The next wave of digital transformation M&A could focus on investment in products that help businesses acquire and retain consumers. Deals driven by extracting cost-synergies continue to be on the menu, but that relatively low hanging fruit is likely to be replaced by higher return digital strategies. “Getting closer to the consumer is imperative,” says EY-Parthenon principal Laura McGarrity. Investment in “customer adoption, loyalty, those metrics that are imperative to investment. That’s the greatest return.”

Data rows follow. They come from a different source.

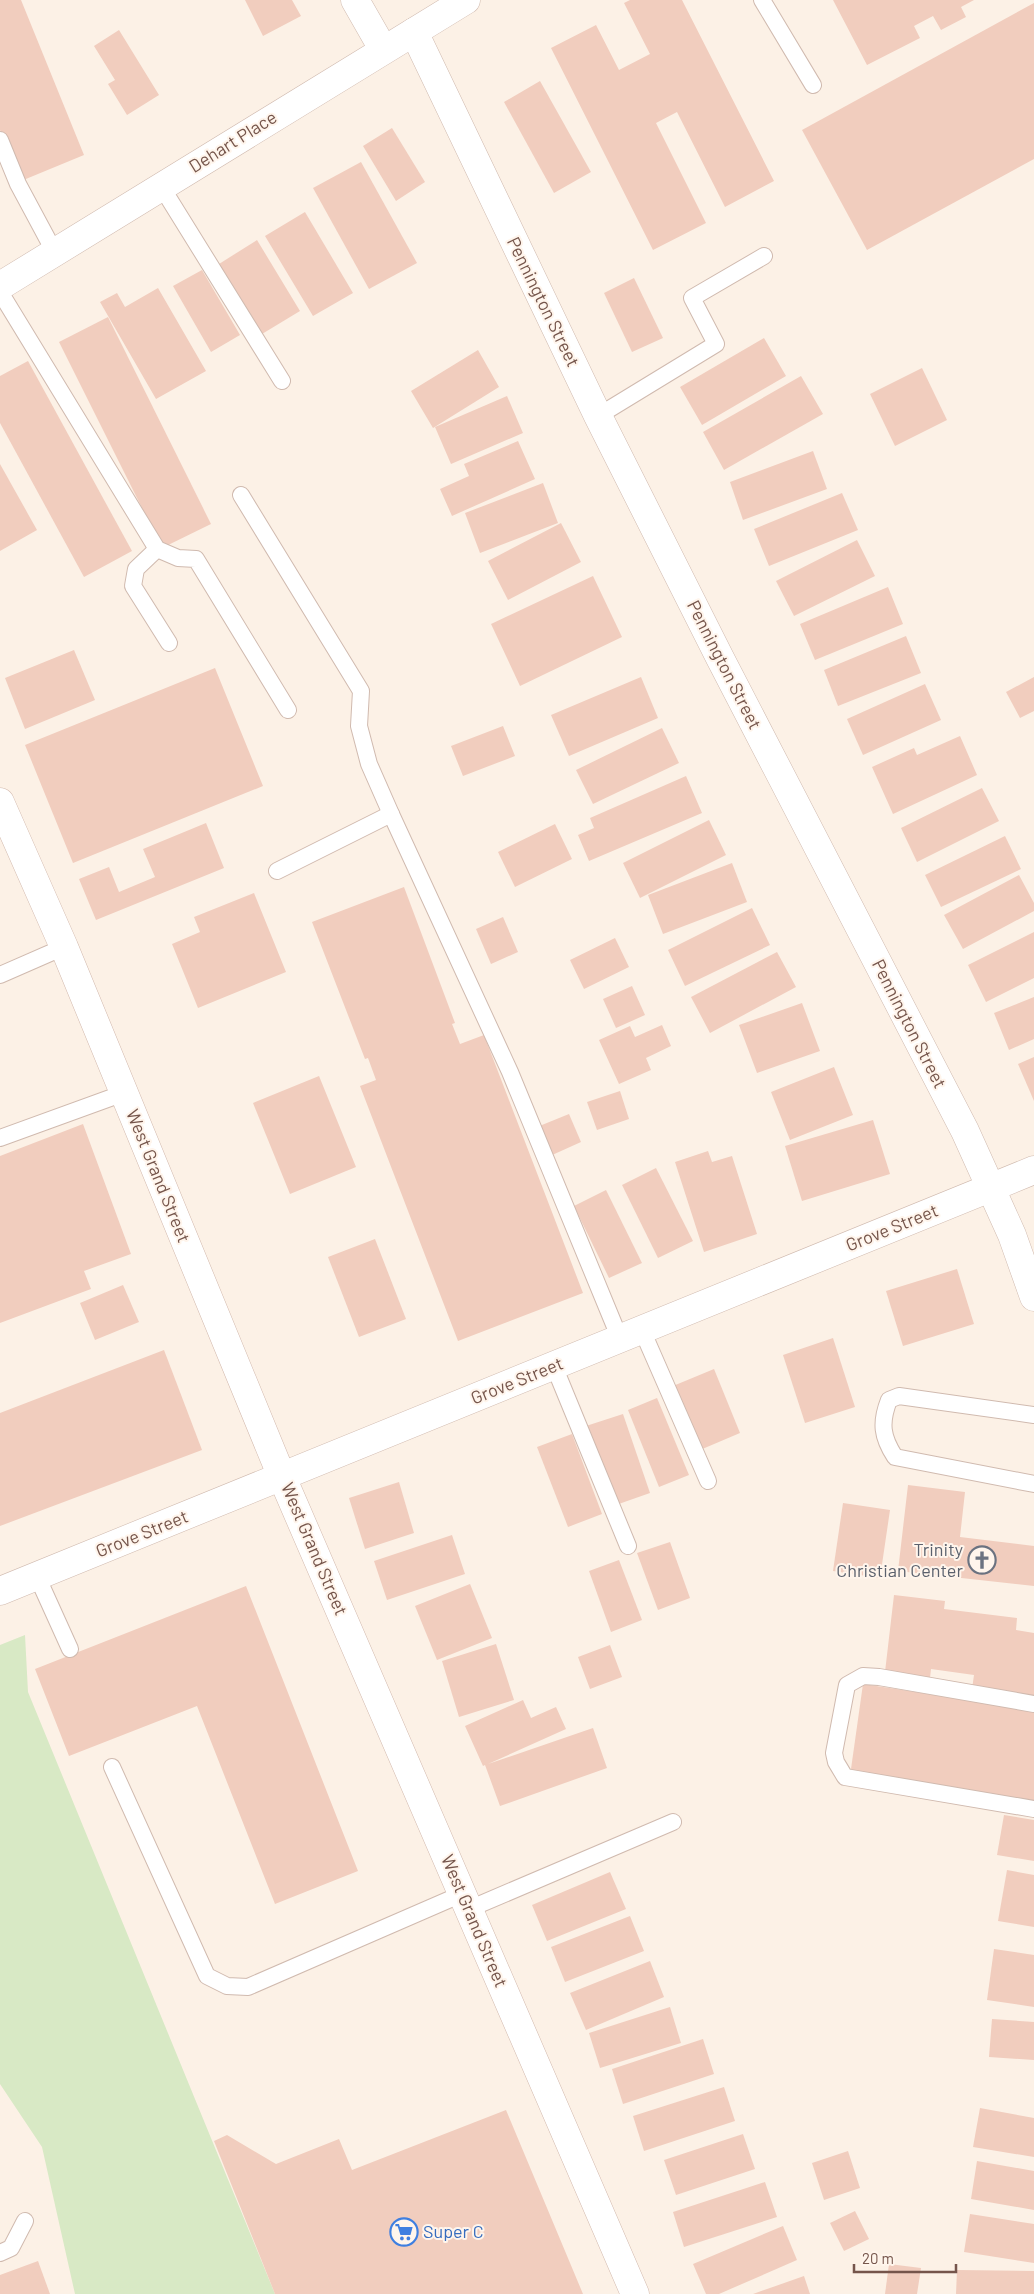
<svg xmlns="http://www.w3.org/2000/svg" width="1034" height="2294" viewBox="0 0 1034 2294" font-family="Barlow,sans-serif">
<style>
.green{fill:#d8e9c5}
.building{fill:#f1cdbe}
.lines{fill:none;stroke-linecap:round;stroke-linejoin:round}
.lane-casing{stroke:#d0baaf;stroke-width:18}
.street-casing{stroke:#d0baaf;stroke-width:29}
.secondary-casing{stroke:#d2b9ad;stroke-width:29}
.lane{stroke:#fff;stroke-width:16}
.street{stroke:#fff;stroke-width:28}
.secondary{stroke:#fff;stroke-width:28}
.labels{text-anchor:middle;stroke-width:4;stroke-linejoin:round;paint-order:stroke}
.street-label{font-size:18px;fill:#75554b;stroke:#fff5ec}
.worship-label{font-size:18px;fill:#5b616d;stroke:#fff5ec;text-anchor:end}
.shop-label{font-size:18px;fill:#366cbe;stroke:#fff5ec;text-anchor:start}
</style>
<rect width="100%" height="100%" fill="#fcf1e6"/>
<!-- green -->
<path class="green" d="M25,1635L28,1692L275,2294H75L42,2147L0,2084V1645Z"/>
<!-- building -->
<g class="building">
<path d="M0,0H21L84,155L21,181L0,130Z"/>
<path d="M245,0H292L301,16L263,36Z"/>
<path d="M630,0H682L774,181L725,207L677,112L656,123L706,223L653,250L551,48L596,25L619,70L650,54L624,3Z"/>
<path d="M833,0H974L961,7L966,17L941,30L933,16L914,26L920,38L867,65Z"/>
<path d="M1034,3V159L867,250L802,130Z"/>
<path d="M119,30L159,95L127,115L108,84L115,80L94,46Z"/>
<path d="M540,81L591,172L554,193L504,102Z"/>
<path d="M392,128L425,182L396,201L363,146Z"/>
<path d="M361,162L417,263L369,289L313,188Z"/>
<path d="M305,212L353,293L313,316L265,236Z"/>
<path d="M257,240L300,311L262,334L219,264Z"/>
<path d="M202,270L240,335L211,352L173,286Z"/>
<path d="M634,278L663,338L632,352L604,293Z"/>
<path d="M158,288L206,371L156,399L100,302L117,293L125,307Z"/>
<path d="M108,317L211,524L162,548L59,342Z"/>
<path d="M764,338L786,376L702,425L680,387Z"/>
<path d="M478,350L499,387L433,428L411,391Z"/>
<path d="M28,361L132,551L84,577L0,423V376Z"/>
<path d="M922,368L947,420L895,446L870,394Z"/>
<path d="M801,376L823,414L724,470L703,432Z"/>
<path d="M507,396L523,433L451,464L435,427Z"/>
<path d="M518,441L535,479L452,516L440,489L469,476L464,464Z"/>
<path d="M813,451L827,489L743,520L730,482Z"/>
<path d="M0,464L37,530L0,551Z"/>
<path d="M543,483L558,523L480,553L465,513Z"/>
<path d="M842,493L858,530L769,566L754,529Z"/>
<path d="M561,523L581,562L508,600L488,561Z"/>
<path d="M857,540L875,576L794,616L776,581Z"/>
<path d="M593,576L622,637L520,686L491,624Z"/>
<path d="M888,587L903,624L815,660L800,624Z"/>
<path d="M906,636L921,673L838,706L824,670Z"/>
<path d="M74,650L95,700L25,729L5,678Z"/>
<path d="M215,668L263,786L73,863L25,745Z"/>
<path d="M641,677L658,718L569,756L551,715Z"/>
<path d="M1034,677V711L1020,718L1006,692Z"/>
<path d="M925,684L941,720L863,755L847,719Z"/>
<path d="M503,726L515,756L463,776L451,746Z"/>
<path d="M662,728L679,763L593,804L576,770Z"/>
<path d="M960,736L977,775L893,814L872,767L914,748L917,755Z"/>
<path d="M686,776L702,813L589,861L578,835L594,828L590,818Z"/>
<path d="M982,788L999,821L917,862L901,828Z"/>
<path d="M709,820L726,855L640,898L623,863Z"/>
<path d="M206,823L224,868L96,920L79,879L109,867L119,892L155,877L143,849Z"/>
<path d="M555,824L572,859L515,887L498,852Z"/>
<path d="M1005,836L1021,869L941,907L925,875Z"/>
<path d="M732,863L747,902L663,934L648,895Z"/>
<path d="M1019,875L1034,903V911L963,949L944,915Z"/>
<path d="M404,887L455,1023L452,1024L460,1044L484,1035L583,1293L458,1341L360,1086L376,1080L368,1058L365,1059L312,922Z"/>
<path d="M254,893L286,972L198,1008L172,944L200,932L194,917Z"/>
<path d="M752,908L770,945L685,986L668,950Z"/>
<path d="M503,917L518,952L491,964L476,929Z"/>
<path d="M1034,932V978L986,1002L968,965Z"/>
<path d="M615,938L629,967L584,989L570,960Z"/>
<path d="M777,952L796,987L710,1033L691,997Z"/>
<path d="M632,986L645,1015L616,1028L603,999Z"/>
<path d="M1034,997V1039L1009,1050L994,1013Z"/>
<path d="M802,1003L820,1051L757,1073L739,1025Z"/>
<path d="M662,1025L671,1046L646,1058L651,1070L619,1084L599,1040L630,1026L635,1037Z"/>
<path d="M1034,1057V1101L1018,1064Z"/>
<path d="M834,1067L853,1115L790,1140L771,1092Z"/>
<path d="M319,1076L356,1167L290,1194L253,1103Z"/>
<path d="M620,1091L629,1119L597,1130L587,1102Z"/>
<path d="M569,1114L581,1142L550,1156L537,1127Z"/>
<path d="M873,1120L890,1174L802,1201L785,1146Z"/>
<path d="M83,1124L131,1254L84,1271L91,1289L0,1323V1156Z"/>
<path d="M708,1151L712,1162L732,1156L757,1234L704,1252L675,1162Z"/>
<path d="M656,1168L693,1241L658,1258L622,1185Z"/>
<path d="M606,1190L642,1263L609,1278L574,1206Z"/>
<path d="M375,1239L406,1319L359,1337L328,1257Z"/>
<path d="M957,1269L974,1324L903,1346L886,1291Z"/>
<path d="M123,1285L139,1322L95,1340L80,1303Z"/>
<path d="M833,1338L855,1407L805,1423L783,1355Z"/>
<path d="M164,1350L202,1450L0,1526V1413Z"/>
<path d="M714,1369L740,1433L700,1450L673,1386Z"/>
<path d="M657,1398L689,1475L659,1487L628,1410Z"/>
<path d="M623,1414L650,1493L613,1506L586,1426Z"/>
<path d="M572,1434L602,1514L568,1527L537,1447Z"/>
<path d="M399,1482L414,1533L365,1549L349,1498Z"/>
<path d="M908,1485L965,1492L960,1537L1034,1546V1586L898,1571Z"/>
<path d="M843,1503L890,1510L880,1578L833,1571Z"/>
<path d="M452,1535L465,1574L387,1600L374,1561Z"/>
<path d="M670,1542L690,1598L658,1610L637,1553Z"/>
<path d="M619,1560L642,1620L611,1632L589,1571Z"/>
<path d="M470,1584L492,1638L437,1660L415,1606Z"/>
<path d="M246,1586L358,1871L275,1904L197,1706L69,1756L35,1669Z"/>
<path d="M894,1595L945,1601L944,1609L1017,1618L1016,1630L1034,1633V1697L972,1689L974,1675L931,1669L930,1678L885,1672Z"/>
<path d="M496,1644L514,1700L459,1717L442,1661Z"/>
<path d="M610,1645L622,1677L590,1689L578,1657Z"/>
<path d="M863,1684L1034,1710V1804L850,1776Z"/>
<path d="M523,1700L531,1718L556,1707L566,1729L488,1764L593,1728L607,1768L500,1806L485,1765L483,1766L465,1726Z"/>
<path d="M1004,1815L1034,1820V1861L997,1855Z"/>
<path d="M1007,1870L1034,1875V1927L998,1921Z"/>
<path d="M610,1872L626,1909L547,1941L532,1905Z"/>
<path d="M630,1916L644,1951L565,1982L551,1947Z"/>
<path d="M994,1949L1034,1955V2007L987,2000Z"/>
<path d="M650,1961L664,1997L586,2030L570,1993Z"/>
<path d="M670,2007L681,2043L600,2068L589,2033Z"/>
<path d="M992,2019L1034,2022V2060L989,2057Z"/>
<path d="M703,2039L714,2074L623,2104L612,2069Z"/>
<path d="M724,2087L735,2121L644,2151L633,2116Z"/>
<path d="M980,2108L1034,2118V2157L973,2147Z"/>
<path d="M506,2110L583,2294H275L214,2141L227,2135L276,2164L339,2139L352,2170Z"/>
<path d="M743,2134L755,2169L676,2195L664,2160Z"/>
<path d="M848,2151L860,2188L824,2200L812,2163Z"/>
<path d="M977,2161L1034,2171V2210L971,2199Z"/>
<path d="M765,2182L777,2217L684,2247L673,2212Z"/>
<path d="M855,2211L869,2239L844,2251L830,2223Z"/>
<path d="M970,2214L1034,2224V2263L964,2252Z"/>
<path d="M783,2226L797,2260L719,2294H706L693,2264Z"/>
<path d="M38,2261L50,2294H0V2275Z"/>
<path d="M889,2264L921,2268L917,2294H885Z"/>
<path d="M957,2270L1034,2271V2294H956Z"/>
<path d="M804,2276L810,2294H753Z"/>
</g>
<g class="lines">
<!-- lane casing -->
<g class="lane-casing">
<g id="lane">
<path d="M762,0L813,85"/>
<path d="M0,140L18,184L55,253"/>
<path d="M161,186L282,381"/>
<path d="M0,292L157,549L178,558L196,559L288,710"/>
<path d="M598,416L716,344L692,298L764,256"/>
<path d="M241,495L361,691L359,726L369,764L391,814"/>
<path d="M157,549L136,569L133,586L169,643"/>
<path d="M277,871L391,814L510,1072L620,1339"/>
<path d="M0,975L64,947"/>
<path d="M0,1138L124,1093"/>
<path d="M642,1330L708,1481"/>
<path d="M554,1366L628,1546"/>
<path d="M1034,1415L899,1396L889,1400C880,1423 882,1437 895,1457L1034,1484"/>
<path d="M37,1576L70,1649"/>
<path d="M1034,1704L879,1677L863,1676L847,1685L834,1753L836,1762L845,1777L1034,1809"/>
<path d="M112,1767L207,1976L227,1986L248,1987L462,1894"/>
<path d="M469,1909L673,1822"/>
<path d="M0,2253L11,2248L25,2221"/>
</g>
</g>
<!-- street casing -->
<g class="street-casing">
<g id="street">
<path d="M355,0L383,49"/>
<path d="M414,32L598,416L720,658L965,1131L1012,1235L1034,1297"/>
<path d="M0,286L466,0"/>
<path d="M0,1591L1034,1170"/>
</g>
</g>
<!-- secondary casing -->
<g class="secondary-casing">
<path id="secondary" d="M0,802L64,947L282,1477L635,2294"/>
</g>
<!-- lane -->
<use href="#lane" class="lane"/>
<!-- street -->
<use href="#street" class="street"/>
<!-- secondary -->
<use href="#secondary" class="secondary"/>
</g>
<!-- icons -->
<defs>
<g id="church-ring" transform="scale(1.4375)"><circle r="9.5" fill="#fff5ec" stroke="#6b7280" stroke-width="1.5"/><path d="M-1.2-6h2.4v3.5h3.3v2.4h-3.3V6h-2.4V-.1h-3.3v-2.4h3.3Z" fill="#6b7280"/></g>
<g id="supermarket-ring" transform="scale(1.4375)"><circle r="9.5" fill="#fff5ec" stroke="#3f7fe0" stroke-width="1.5"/><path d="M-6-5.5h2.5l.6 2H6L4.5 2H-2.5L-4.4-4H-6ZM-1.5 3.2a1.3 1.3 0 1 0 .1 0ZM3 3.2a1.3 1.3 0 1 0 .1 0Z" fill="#3f7fe0"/></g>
</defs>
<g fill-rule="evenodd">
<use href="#church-ring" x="982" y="1560"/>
<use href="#supermarket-ring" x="404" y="2232"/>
</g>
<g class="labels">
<!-- street labels -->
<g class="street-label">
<text transform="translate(233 142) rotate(-32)" y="6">Dehart Place</text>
<text transform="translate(543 302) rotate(64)" y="6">Pennington Street</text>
<text transform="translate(724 665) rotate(63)" y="6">Pennington Street</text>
<text transform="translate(909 1024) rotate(63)" y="6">Pennington Street</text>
<text transform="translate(158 1176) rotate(68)" y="6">West Grand Street</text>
<text transform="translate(892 1228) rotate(-22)" y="6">Grove Street</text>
<text transform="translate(517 1381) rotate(-22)" y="6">Grove Street</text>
<text transform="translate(142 1534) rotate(-22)" y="6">Grove Street</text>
<text transform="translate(314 1549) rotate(67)" y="6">West Grand Street</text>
<text transform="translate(474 1921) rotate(67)" y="6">West Grand Street</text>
</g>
<!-- worship labels -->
<g class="worship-label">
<text x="963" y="1556">Trinity<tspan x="963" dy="21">Christian Center</tspan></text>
</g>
<!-- shop labels -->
<g class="shop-label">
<text x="423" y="2238">Super C</text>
</g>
</g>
<!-- scale -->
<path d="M854 2264v8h102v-8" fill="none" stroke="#75554b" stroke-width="2.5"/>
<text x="862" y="2264" font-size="15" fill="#75554b" stroke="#fff5ec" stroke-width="4" paint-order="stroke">20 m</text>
</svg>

Acquisitions in digital transformation are set to continue as the share of corporate spending allocated to technology rises, though the nature of expenditures tells a story of a maturing industry. Companies that used to splurge on building out platforms are turning to investments in running them.
That interest could run hottest in the healthcare sector, said a private equity source. Deals in the space used to turn on eliminating cost synergies by, say, digitizing extensive archives or moving in-patient visits online. Now, the source says his firm is executing on transactions that increase patient loyalty and retention.
In effect, last year’s model of combining a single healthcare provider with a suite of commentary technology add-ons has been inverted. Data and technology providers with applicable products to healthcare services are the platform, he says.
“I will tell you, from a maturity and acceleration standpoint, life sciences and health and wellness are up there in terms of industries getting so creative with the levers they’re pulling,” says McGarrity.
Partnerships with technology companies to leapfrog competitors are one such lever, but so is cooperating with venture capital. Healthcare companies are going upstream to seed-level investments alongside VCs to get access to tech deals, McGarrity adds.
Future investments might not even be structured like recent deals. Sharing costs across development cycles is increasingly important for companies at a loss for how to measure return on digital investment. Enter the partnership model. With less need for investment in fixed costs of talent development, partnerships shine as an alternative to M&A, McGarrity says.
It’s not just spending that’s increasing. Executives are also focused on returns. Nearly double the 23 percent of executives polled by a recent EY survey in 2020 now say they are measuring yields on digital investment. And the focus on results shows, well, results of its own. Those companies measuring digital investment returns report yields averaging 3.2 percent higher in 2022 than in 2020.
But that leaves nearly half of those surveyed without a concrete measure for digital success.
“Companies still have a long way to go on measuring the return on digital investment, both to measure on qualitative and quantitate metrics, the intangibles that come with it,” says McGarrity.
The issue is structural as much as it is about choosing metrics. How does a company choose an operating model capable of leveraging digital innovation? Given the breadth of potential avenues to pursue in the wide-ranging field, where should sponsors spend the most time? Many acquirers focus on several capabilities instead of honing in on a few, scalable solutions that could benefit most from capital allocation.
“Companies are now taking a more focused approach given the risks and market dynamics, not lessening investment but putting it in a much more specific place,” says McGarrity of current challenges facing acquirers. Another potential pitfall of the rush for digital solutions is “Certainly risk appetite; companies are concerned about not moving fast enough.”
It’s an issue acquirers will continue to grapple with as digital investments differentiate marketplace winners from the rest.